- **ABOUT THIS EXERCISE**
Check the data underneath for lines holding the word "labels", and state only how many you find.

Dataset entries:
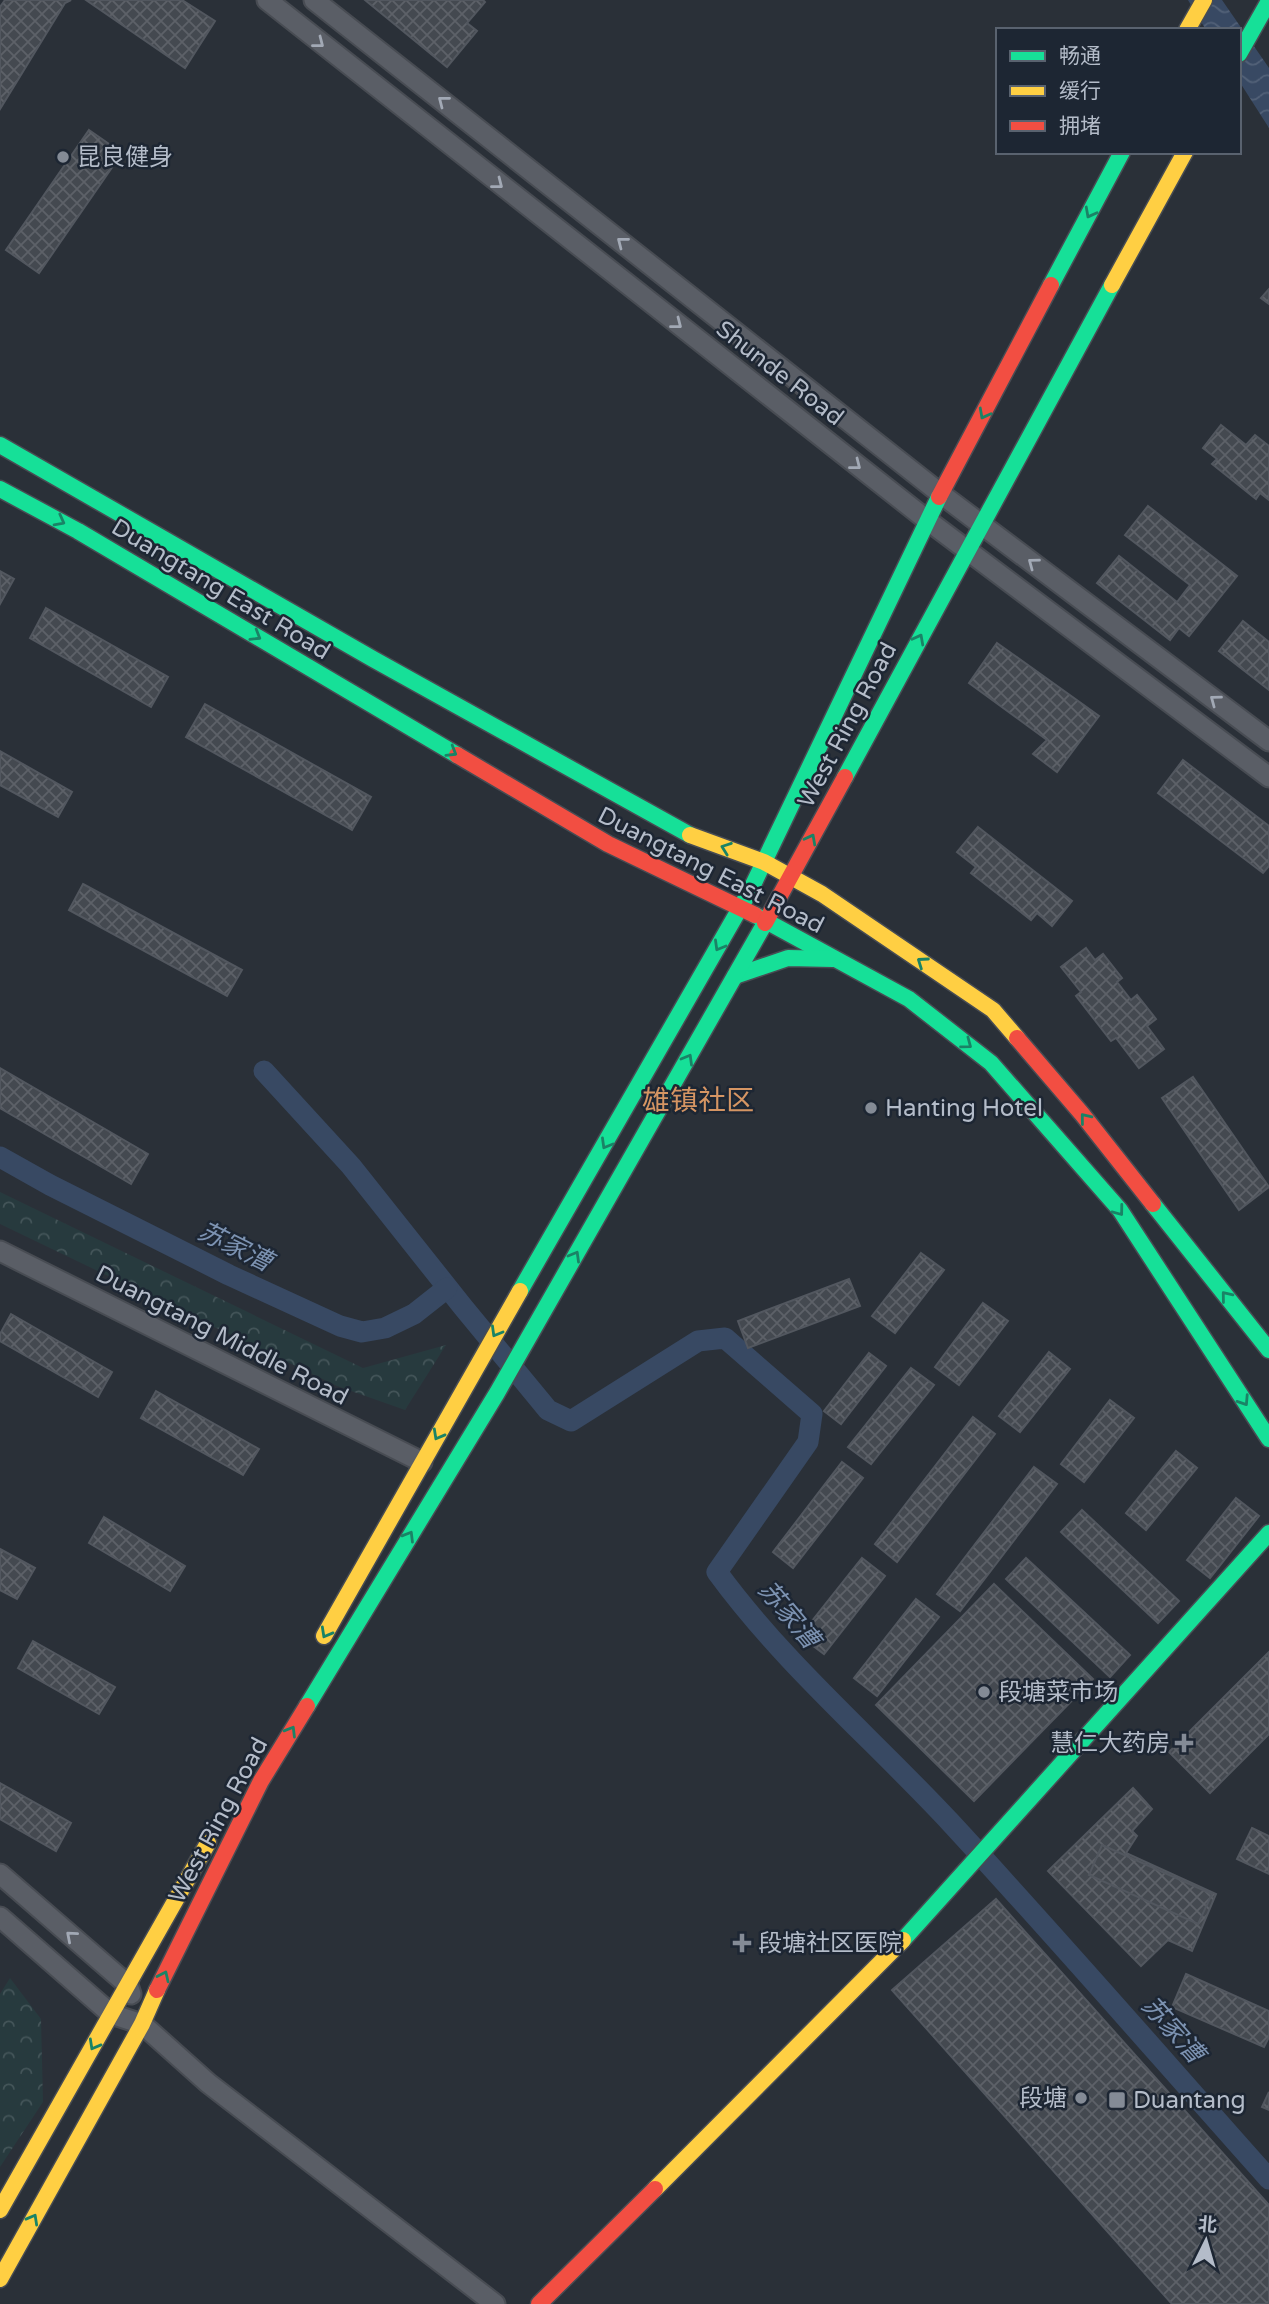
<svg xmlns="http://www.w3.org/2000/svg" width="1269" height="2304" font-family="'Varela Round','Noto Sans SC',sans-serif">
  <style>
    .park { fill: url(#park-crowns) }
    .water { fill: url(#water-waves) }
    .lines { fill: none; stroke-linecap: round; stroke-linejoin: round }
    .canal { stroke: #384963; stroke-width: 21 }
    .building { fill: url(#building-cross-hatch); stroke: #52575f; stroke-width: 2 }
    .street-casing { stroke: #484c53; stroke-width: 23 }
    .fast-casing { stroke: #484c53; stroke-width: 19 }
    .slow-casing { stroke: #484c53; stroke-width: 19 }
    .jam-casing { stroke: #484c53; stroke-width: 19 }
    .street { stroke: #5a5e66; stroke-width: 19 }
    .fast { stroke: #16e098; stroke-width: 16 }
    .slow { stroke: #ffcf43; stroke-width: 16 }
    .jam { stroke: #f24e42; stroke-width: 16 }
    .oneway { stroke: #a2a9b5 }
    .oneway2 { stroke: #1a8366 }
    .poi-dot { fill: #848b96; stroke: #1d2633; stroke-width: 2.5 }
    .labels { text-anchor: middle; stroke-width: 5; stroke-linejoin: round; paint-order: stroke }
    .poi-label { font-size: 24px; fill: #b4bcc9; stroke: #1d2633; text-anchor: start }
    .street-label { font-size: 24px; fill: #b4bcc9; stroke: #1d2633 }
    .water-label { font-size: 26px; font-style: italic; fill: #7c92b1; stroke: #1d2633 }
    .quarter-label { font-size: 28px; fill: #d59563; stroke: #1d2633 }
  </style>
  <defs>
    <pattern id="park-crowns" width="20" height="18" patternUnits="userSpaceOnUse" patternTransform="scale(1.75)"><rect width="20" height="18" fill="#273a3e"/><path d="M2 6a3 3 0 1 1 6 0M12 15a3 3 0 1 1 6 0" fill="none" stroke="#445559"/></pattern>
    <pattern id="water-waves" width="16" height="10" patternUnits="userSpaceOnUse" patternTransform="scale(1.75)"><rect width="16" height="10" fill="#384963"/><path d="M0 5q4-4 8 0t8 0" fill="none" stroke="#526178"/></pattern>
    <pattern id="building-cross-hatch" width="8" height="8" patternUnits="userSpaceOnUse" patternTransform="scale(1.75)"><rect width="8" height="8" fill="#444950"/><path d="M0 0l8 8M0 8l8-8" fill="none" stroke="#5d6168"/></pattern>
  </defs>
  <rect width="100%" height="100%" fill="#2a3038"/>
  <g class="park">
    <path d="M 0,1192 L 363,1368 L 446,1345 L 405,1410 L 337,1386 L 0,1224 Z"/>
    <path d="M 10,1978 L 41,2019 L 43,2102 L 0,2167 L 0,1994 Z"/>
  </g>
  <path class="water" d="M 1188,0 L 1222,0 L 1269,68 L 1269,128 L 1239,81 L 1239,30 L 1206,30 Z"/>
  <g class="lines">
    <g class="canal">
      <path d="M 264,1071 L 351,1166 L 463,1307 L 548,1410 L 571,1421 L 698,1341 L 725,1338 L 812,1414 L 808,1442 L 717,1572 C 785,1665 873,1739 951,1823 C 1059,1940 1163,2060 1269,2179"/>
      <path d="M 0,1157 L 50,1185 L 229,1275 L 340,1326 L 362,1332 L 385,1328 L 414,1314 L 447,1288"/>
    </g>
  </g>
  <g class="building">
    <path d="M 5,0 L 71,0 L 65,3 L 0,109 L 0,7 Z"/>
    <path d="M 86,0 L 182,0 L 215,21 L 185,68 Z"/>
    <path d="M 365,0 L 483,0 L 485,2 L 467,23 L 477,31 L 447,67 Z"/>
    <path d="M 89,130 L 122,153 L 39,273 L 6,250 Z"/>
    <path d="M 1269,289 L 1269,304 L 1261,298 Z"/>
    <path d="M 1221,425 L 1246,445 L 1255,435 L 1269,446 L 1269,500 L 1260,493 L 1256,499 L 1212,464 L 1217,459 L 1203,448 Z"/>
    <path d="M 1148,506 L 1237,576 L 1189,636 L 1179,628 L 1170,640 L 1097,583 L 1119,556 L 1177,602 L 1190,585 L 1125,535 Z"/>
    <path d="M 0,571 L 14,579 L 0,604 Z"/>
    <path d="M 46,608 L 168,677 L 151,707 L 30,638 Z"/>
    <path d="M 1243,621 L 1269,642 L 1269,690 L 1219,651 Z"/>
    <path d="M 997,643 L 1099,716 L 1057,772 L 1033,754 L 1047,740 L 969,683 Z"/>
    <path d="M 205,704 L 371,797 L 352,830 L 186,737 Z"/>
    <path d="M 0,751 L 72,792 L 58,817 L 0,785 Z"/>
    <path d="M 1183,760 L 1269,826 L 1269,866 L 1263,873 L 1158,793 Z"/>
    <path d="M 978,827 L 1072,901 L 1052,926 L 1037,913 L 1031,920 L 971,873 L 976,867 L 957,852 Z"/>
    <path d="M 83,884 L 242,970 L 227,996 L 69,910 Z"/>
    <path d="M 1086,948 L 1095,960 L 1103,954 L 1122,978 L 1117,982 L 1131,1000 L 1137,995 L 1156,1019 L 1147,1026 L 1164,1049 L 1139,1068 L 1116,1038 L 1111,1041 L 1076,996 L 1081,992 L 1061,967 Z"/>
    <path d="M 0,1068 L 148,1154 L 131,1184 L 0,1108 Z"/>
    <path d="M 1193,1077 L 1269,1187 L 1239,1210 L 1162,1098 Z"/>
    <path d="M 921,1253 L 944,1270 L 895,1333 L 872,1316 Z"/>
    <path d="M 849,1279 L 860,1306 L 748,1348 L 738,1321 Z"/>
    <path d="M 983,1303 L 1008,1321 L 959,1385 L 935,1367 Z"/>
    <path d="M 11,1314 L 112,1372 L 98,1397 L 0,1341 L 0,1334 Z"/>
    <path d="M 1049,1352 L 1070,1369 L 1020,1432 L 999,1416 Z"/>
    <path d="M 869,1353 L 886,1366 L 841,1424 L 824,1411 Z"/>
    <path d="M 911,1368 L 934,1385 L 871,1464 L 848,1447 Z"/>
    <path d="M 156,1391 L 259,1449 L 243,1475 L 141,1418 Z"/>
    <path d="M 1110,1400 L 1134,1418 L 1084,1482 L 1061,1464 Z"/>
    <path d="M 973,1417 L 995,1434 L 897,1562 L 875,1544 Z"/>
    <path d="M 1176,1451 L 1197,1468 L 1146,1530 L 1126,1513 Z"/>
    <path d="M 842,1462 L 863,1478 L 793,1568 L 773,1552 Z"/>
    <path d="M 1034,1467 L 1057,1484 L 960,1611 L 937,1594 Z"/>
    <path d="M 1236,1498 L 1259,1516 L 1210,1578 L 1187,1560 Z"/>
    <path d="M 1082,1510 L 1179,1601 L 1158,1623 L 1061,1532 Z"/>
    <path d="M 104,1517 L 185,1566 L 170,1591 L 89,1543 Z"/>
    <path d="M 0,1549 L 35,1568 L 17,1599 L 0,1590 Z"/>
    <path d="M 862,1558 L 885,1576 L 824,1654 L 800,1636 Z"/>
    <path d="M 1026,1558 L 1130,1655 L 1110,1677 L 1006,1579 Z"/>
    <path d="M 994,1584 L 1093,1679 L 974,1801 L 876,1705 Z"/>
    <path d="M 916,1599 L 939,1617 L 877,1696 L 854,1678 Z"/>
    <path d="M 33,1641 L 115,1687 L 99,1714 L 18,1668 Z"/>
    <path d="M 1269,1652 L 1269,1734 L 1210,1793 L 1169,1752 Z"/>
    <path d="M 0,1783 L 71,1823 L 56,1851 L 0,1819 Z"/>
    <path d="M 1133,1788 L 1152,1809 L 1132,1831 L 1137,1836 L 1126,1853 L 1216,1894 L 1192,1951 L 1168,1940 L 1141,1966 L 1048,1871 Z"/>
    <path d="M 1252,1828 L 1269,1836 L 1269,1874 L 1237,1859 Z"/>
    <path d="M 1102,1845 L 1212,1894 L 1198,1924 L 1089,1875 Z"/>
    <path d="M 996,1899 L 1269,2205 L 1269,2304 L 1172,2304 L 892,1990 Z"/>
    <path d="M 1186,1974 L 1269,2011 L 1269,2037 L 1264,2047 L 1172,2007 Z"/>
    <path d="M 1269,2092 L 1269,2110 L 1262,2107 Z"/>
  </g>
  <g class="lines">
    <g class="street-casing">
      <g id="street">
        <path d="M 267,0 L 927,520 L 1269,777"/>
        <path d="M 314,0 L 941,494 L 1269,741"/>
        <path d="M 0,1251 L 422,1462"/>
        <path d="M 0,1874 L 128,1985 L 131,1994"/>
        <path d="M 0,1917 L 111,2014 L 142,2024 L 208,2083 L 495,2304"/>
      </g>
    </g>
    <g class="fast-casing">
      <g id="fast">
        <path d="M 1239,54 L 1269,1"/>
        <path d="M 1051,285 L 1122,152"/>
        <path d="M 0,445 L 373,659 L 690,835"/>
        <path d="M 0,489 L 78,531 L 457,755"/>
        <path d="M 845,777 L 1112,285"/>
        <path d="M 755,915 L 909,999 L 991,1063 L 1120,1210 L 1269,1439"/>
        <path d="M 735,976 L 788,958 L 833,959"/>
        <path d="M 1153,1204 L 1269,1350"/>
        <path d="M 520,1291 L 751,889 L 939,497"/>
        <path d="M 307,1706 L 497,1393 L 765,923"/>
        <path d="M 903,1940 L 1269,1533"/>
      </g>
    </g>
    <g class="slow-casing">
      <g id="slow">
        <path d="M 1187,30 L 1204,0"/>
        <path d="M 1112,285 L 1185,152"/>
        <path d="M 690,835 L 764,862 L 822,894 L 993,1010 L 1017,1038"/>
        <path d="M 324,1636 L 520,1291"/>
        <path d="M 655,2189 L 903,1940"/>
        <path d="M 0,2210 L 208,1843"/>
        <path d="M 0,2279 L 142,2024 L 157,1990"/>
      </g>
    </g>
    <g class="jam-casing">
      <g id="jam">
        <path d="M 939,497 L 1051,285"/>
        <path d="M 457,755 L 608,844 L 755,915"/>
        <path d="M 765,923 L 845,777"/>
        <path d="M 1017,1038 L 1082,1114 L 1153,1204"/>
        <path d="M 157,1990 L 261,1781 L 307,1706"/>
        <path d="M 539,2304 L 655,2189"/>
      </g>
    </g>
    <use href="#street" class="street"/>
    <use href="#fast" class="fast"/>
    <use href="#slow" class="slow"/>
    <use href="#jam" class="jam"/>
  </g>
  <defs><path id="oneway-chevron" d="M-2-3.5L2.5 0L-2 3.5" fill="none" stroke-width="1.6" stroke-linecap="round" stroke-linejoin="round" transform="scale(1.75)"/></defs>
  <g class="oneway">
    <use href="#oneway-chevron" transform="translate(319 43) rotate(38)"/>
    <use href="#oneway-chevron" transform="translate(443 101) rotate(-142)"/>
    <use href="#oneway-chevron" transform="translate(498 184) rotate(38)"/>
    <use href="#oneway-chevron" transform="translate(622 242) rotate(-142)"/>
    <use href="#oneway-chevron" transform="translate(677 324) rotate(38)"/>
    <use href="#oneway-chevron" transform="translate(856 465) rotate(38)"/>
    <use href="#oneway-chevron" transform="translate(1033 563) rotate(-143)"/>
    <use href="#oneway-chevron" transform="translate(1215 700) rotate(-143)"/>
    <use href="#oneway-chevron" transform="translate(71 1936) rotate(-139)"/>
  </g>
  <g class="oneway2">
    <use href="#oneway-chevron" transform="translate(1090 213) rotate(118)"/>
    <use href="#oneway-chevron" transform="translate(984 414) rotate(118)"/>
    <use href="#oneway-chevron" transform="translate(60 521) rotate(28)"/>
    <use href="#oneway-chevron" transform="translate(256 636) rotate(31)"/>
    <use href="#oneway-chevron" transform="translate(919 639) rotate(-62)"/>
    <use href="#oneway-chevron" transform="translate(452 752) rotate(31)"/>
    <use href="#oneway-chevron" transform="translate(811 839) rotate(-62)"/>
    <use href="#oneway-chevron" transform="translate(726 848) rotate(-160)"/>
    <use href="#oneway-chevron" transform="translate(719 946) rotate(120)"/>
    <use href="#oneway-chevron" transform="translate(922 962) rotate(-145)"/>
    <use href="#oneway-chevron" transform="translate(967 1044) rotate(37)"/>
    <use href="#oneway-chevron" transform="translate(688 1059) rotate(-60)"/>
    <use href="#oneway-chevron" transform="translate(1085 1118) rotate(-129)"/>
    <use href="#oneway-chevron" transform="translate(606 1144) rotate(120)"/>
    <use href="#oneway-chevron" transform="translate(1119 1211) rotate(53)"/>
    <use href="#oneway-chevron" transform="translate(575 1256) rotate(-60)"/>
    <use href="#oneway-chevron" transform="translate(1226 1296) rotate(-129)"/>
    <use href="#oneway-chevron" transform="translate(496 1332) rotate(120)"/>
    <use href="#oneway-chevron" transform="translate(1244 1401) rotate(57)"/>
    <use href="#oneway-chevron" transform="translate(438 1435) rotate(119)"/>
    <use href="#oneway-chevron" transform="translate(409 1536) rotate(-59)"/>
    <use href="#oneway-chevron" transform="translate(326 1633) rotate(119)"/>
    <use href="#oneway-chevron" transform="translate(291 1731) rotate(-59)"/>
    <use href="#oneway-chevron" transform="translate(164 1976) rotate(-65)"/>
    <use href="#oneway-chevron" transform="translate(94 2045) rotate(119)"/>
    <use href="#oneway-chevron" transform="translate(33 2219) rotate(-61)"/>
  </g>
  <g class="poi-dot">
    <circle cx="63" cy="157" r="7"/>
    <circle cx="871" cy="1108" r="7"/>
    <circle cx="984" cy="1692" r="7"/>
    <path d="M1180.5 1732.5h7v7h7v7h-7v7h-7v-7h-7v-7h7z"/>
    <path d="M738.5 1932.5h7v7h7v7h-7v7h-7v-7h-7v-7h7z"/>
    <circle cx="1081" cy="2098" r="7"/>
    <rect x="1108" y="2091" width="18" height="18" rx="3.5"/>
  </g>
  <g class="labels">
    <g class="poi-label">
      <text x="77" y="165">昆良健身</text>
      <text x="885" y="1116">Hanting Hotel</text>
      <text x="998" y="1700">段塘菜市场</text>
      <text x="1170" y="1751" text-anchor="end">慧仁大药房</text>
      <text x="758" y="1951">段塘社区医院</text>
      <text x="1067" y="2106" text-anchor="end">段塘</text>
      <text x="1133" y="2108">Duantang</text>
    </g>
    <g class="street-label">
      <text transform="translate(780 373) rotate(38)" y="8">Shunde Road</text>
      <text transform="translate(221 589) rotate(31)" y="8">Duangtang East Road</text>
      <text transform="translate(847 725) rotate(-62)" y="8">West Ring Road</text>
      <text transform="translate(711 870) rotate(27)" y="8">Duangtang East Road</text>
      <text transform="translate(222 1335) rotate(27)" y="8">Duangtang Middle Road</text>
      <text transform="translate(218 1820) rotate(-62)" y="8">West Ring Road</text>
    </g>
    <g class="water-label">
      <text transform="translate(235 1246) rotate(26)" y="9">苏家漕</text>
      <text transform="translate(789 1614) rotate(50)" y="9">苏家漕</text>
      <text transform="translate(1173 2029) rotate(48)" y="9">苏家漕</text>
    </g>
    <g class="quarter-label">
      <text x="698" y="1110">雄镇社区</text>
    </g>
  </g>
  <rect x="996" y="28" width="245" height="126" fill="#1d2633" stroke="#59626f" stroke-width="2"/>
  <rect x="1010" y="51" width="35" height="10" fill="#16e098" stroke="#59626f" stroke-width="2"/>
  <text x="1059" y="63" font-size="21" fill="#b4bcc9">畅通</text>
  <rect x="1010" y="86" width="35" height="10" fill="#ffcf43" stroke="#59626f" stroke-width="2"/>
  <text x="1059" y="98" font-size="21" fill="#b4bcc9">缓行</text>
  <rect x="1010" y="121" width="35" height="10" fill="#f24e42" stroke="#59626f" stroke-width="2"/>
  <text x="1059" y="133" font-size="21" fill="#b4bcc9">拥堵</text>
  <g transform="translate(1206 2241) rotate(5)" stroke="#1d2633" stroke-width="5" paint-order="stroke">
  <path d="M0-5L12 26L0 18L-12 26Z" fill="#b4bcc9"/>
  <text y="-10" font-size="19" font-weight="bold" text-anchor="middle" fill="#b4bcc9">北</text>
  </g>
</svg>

- **YOUR SOLUTION**
2